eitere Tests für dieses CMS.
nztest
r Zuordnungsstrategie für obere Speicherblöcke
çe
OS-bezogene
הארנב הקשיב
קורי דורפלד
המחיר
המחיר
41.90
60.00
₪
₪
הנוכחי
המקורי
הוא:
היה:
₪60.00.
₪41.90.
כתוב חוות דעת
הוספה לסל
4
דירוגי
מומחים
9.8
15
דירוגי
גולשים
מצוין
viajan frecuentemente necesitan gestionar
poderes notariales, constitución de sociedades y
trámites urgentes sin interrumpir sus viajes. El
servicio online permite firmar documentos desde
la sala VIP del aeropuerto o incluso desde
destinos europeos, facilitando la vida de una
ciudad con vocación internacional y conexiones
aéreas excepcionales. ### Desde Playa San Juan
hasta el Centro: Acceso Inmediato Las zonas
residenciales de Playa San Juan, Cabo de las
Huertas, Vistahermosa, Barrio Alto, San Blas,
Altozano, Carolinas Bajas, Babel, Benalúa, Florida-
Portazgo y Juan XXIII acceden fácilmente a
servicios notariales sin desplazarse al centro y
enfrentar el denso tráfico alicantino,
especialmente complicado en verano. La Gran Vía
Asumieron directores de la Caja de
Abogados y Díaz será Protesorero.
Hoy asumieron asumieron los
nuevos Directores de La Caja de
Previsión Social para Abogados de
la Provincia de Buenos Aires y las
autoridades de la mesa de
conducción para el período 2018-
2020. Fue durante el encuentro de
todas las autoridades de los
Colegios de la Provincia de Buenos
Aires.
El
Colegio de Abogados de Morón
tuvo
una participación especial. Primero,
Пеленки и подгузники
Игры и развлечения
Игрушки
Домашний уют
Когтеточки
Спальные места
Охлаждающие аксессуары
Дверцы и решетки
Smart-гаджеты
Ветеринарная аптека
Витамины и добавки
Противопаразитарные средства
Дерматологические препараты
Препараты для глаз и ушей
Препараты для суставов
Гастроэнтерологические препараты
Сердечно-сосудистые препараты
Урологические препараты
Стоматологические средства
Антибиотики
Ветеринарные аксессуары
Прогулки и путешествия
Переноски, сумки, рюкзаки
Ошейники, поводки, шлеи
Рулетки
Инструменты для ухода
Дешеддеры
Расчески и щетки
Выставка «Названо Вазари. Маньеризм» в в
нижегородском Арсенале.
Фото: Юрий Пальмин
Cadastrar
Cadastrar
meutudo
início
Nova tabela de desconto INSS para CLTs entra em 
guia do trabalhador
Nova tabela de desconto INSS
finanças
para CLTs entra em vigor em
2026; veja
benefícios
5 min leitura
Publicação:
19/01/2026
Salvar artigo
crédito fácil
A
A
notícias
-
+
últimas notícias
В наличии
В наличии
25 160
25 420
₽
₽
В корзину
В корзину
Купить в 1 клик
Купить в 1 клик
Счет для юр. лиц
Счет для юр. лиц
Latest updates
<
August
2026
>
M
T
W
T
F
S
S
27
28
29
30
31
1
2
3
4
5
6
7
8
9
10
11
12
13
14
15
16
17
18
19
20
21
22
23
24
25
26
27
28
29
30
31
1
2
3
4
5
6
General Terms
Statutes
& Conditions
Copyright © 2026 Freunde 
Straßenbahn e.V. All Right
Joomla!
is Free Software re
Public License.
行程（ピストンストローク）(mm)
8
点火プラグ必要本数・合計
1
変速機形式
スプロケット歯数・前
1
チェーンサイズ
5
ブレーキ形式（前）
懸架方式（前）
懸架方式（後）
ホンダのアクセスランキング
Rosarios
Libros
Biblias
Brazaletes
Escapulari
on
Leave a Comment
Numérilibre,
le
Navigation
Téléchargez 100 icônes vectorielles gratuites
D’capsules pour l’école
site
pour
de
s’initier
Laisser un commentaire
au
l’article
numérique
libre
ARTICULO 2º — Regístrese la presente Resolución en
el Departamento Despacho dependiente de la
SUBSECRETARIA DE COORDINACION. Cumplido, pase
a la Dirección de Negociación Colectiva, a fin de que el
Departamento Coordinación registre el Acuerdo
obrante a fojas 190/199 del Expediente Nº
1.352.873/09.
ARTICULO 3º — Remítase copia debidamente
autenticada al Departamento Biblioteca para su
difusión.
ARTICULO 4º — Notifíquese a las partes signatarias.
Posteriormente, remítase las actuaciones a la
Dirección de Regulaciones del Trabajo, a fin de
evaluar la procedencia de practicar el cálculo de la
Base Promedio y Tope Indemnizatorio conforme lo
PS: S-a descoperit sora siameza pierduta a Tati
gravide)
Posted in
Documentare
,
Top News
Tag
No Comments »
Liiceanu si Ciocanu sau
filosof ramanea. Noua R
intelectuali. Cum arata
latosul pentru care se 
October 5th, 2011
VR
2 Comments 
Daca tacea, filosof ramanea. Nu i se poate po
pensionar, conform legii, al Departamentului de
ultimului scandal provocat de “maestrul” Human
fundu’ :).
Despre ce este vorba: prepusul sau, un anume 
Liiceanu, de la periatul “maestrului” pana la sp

Your task >> Reproduce the text of every entry above line by line, keeping each line unchanged.

Answer section >>
eitere Tests für dieses CMS.
nztest
r Zuordnungsstrategie für obere Speicherblöcke
çe
OS-bezogene
הארנב הקשיב
קורי דורפלד
המחיר
המחיר
41.90
60.00
₪
₪
הנוכחי
המקורי
הוא:
היה:
₪60.00.
₪41.90.
כתוב חוות דעת
הוספה לסל
4
דירוגי
מומחים
9.8
15
דירוגי
גולשים
מצוין
viajan frecuentemente necesitan gestionar
poderes notariales, constitución de sociedades y
trámites urgentes sin interrumpir sus viajes. El
servicio online permite firmar documentos desde
la sala VIP del aeropuerto o incluso desde
destinos europeos, facilitando la vida de una
ciudad con vocación internacional y conexiones
aéreas excepcionales. ### Desde Playa San Juan
hasta el Centro: Acceso Inmediato Las zonas
residenciales de Playa San Juan, Cabo de las
Huertas, Vistahermosa, Barrio Alto, San Blas,
Altozano, Carolinas Bajas, Babel, Benalúa, Florida-
Portazgo y Juan XXIII acceden fácilmente a
servicios notariales sin desplazarse al centro y
enfrentar el denso tráfico alicantino,
especialmente complicado en verano. La Gran Vía
Asumieron directores de la Caja de
Abogados y Díaz será Protesorero.
Hoy asumieron asumieron los
nuevos Directores de La Caja de
Previsión Social para Abogados de
la Provincia de Buenos Aires y las
autoridades de la mesa de
conducción para el período 2018-
2020. Fue durante el encuentro de
todas las autoridades de los
Colegios de la Provincia de Buenos
Aires.
El
Colegio de Abogados de Morón
tuvo
una participación especial. Primero,
Пеленки и подгузники
Игры и развлечения
Игрушки
Домашний уют
Когтеточки
Спальные места
Охлаждающие аксессуары
Дверцы и решетки
Smart-гаджеты
Ветеринарная аптека
Витамины и добавки
Противопаразитарные средства
Дерматологические препараты
Препараты для глаз и ушей
Препараты для суставов
Гастроэнтерологические препараты
Сердечно-сосудистые препараты
Урологические препараты
Стоматологические средства
Антибиотики
Ветеринарные аксессуары
Прогулки и путешествия
Переноски, сумки, рюкзаки
Ошейники, поводки, шлеи
Рулетки
Инструменты для ухода
Дешеддеры
Расчески и щетки
Выставка «Названо Вазари. Маньеризм» в в
нижегородском Арсенале.
Фото: Юрий Пальмин
Cadastrar
Cadastrar
meutudo
início
Nova tabela de desconto INSS para CLTs entra em 
guia do trabalhador
Nova tabela de desconto INSS
finanças
para CLTs entra em vigor em
2026; veja
benefícios
5 min leitura
Publicação:
19/01/2026
Salvar artigo
crédito fácil
A
A
notícias
-
+
últimas notícias
В наличии
В наличии
25 160
25 420
₽
₽
В корзину
В корзину
Купить в 1 клик
Купить в 1 клик
Счет для юр. лиц
Счет для юр. лиц
Latest updates
<
August
2026
>
M
T
W
T
F
S
S
27
28
29
30
31
1
2
3
4
5
6
7
8
9
10
11
12
13
14
15
16
17
18
19
20
21
22
23
24
25
26
27
28
29
30
31
1
2
3
4
5
6
General Terms
Statutes
& Conditions
Copyright © 2026 Freunde 
Straßenbahn e.V. All Right
Joomla!
is Free Software re
Public License.
行程（ピストンストローク）(mm)
8
点火プラグ必要本数・合計
1
変速機形式
スプロケット歯数・前
1
チェーンサイズ
5
ブレーキ形式（前）
懸架方式（前）
懸架方式（後）
ホンダのアクセスランキング
Rosarios
Libros
Biblias
Brazaletes
Escapulari
on
Leave a Comment
Numérilibre,
le
Navigation
Téléchargez 100 icônes vectorielles gratuites
D’capsules pour l’école
site
pour
de
s’initier
Laisser un commentaire
au
l’article
numérique
libre
ARTICULO 2º — Regístrese la presente Resolución en
el Departamento Despacho dependiente de la
SUBSECRETARIA DE COORDINACION. Cumplido, pase
a la Dirección de Negociación Colectiva, a fin de que el
Departamento Coordinación registre el Acuerdo
obrante a fojas 190/199 del Expediente Nº
1.352.873/09.
ARTICULO 3º — Remítase copia debidamente
autenticada al Departamento Biblioteca para su
difusión.
ARTICULO 4º — Notifíquese a las partes signatarias.
Posteriormente, remítase las actuaciones a la
Dirección de Regulaciones del Trabajo, a fin de
evaluar la procedencia de practicar el cálculo de la
Base Promedio y Tope Indemnizatorio conforme lo
PS: S-a descoperit sora siameza pierduta a Tati
gravide)
Posted in
Documentare
,
Top News
Tag
No Comments »
Liiceanu si Ciocanu sau
filosof ramanea. Noua R
intelectuali. Cum arata
latosul pentru care se 
October 5th, 2011
VR
2 Comments 
Daca tacea, filosof ramanea. Nu i se poate po
pensionar, conform legii, al Departamentului de
ultimului scandal provocat de “maestrul” Human
fundu’ :).
Despre ce este vorba: prepusul sau, un anume 
Liiceanu, de la periatul “maestrului” pana la sp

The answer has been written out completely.